Saved data entries
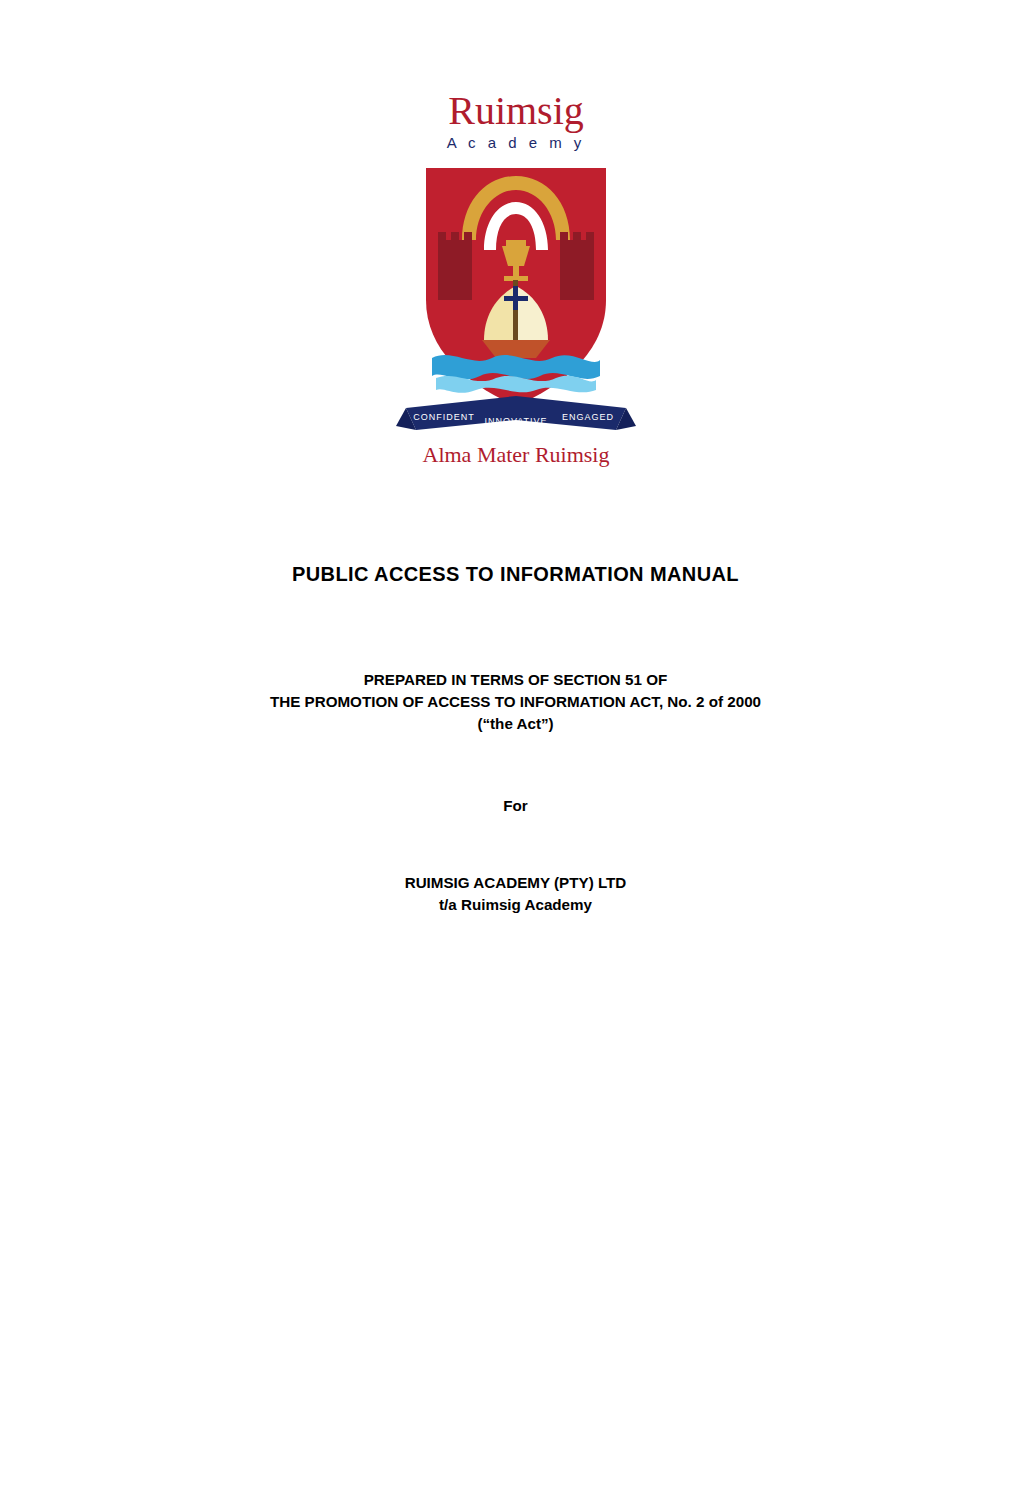Ruimsig A c a d e m y CONFIDENT INNOVATIVE ENGAGED Alma Mater Ruimsig
PUBLIC ACCESS TO INFORMATION MANUAL
PREPARED IN TERMS OF SECTION 51 OF
THE PROMOTION OF ACCESS TO INFORMATION ACT, No. 2 of 2000
(“the Act”)
For
RUIMSIG ACADEMY (PTY) LTD
t/a Ruimsig Academy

→ **BRIEF**: I'd like every record printed exactly, with the pictures left out.

→ **SOLVED PROBLEM**:
Ruimsig A c a d e m y CONFIDENT INNOVATIVE ENGAGED Alma Mater Ruimsig
PUBLIC ACCESS TO INFORMATION MANUAL
PREPARED IN TERMS OF SECTION 51 OF
THE PROMOTION OF ACCESS TO INFORMATION ACT, No. 2 of 2000
(“the Act”)
For
RUIMSIG ACADEMY (PTY) LTD
t/a Ruimsig Academy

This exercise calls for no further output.